── Selected excerpt ──

New: samples from offshore wind farms

With help from the Netherlands Enterprise Agency, the Geological Survey of the Netherlands has been given borehole samples from offshore wind farms to store at the Central Core Storage Facility so that they are publicly available for future research.

The delivery involves dozens of cubic metres of particularly valuable material from depths of up to 80 metres below the seabed. This material is an important addition to the existing collection of sediment samples at the Geological Survey's Central Core Storage Facility (Dutch). In the North Sea part of this collection, only layers up to about 10 metres below the seabed surface are well represented. These shallowest layers represent about 100,000 years of changes in climate, sea level and depositional environments. With the new, slightly deeper samples from the Dutch seabed, 2.5 million years of Early and Middle-Pleistocene development can be much better investigated than before. There is still much to learn about this time period.

'Recycling' of borehole samples for research

The samples supplied are very welcome. The Geological Survey is unable to afford the boreholes needed to obtain gravel, sand, clay and other sediment from so deep below the seabed. Each moderately deep wind-farm borehole from which samples become available has cost at least a tonne in vessel time, equipment and labour. Without intervention of the Netherlands Enterprise Agency, these unique samples would not become FAIR: findable, accessible, interoperable and reusable. Now they are getting a second life in research on the energy transition, CO2 storage, offshore infrastructure and the further rollout of offshore wind energy. And there is much more to come.

───
── Source excerpt ──

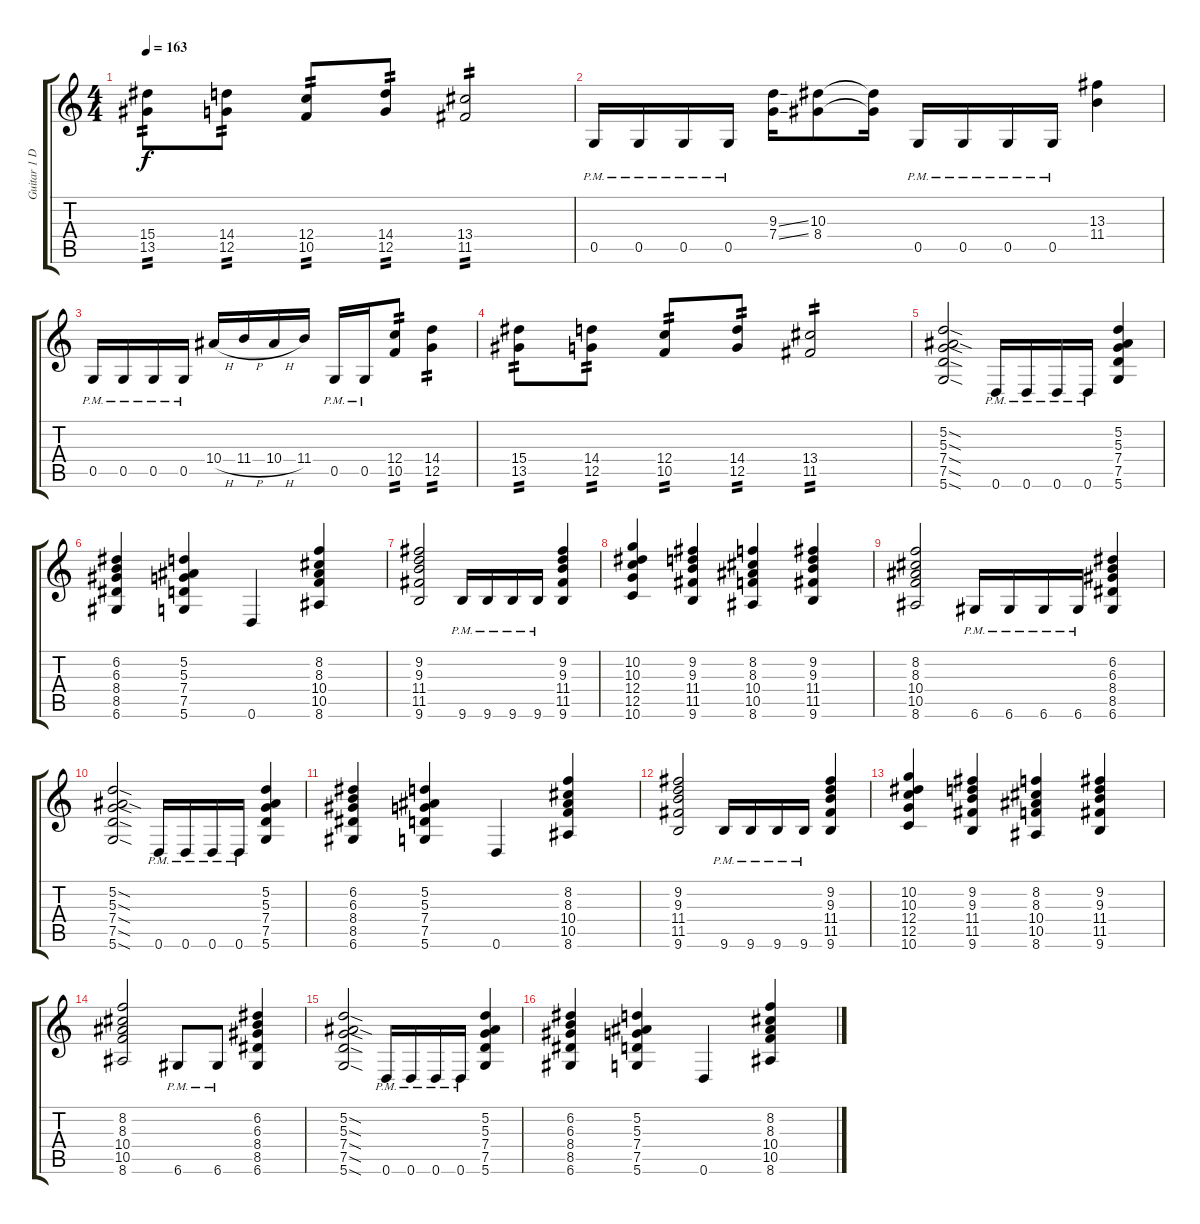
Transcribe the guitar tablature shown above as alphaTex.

───

Goals >>
• 1. List the fields of research named in the article on offshore wind-farm borehole samples where the samples get a second life.
• 2. Write the next paragraph of the article on offshore wind-farm borehole samples, starting after its last sentence.

Answers by task >>
• 1.
- the energy transition
- CO2 storage
- offshore infrastructure
- the further rollout of offshore wind energy

• 2.
The corresponding borehole-sample descriptions have also been supplied. They will be stored in the Geological Survey's publicly accessible database so that they are available to everyone. The Geological Survey itself has been using this information for geomodelling the North Sea subsurface (Dutch). The samples from offshore wind farms bridge the gap between deep and shallow mapping. Precisely this range, between 10 and 100 metres below the seabed, is most interesting for the energy transition. The first external parties are starting to find the samples as well. A wealth of information awaits academics and industry professionals.

Stored in library of the subsurface

The repackaged and barcoded samples are stored in the Central Core Storage Facility. This geological warehouse is like a library of the subsurface. An enormous collection of sediment and rock samples is stored there. The samples have been collected over a period of more than 100 years and come from construction pits, boreholes and excavations on land and at sea. There are even a few oddities. Much of the material is available for research. Do you want to know more about it? Get in touch with our Service Desk.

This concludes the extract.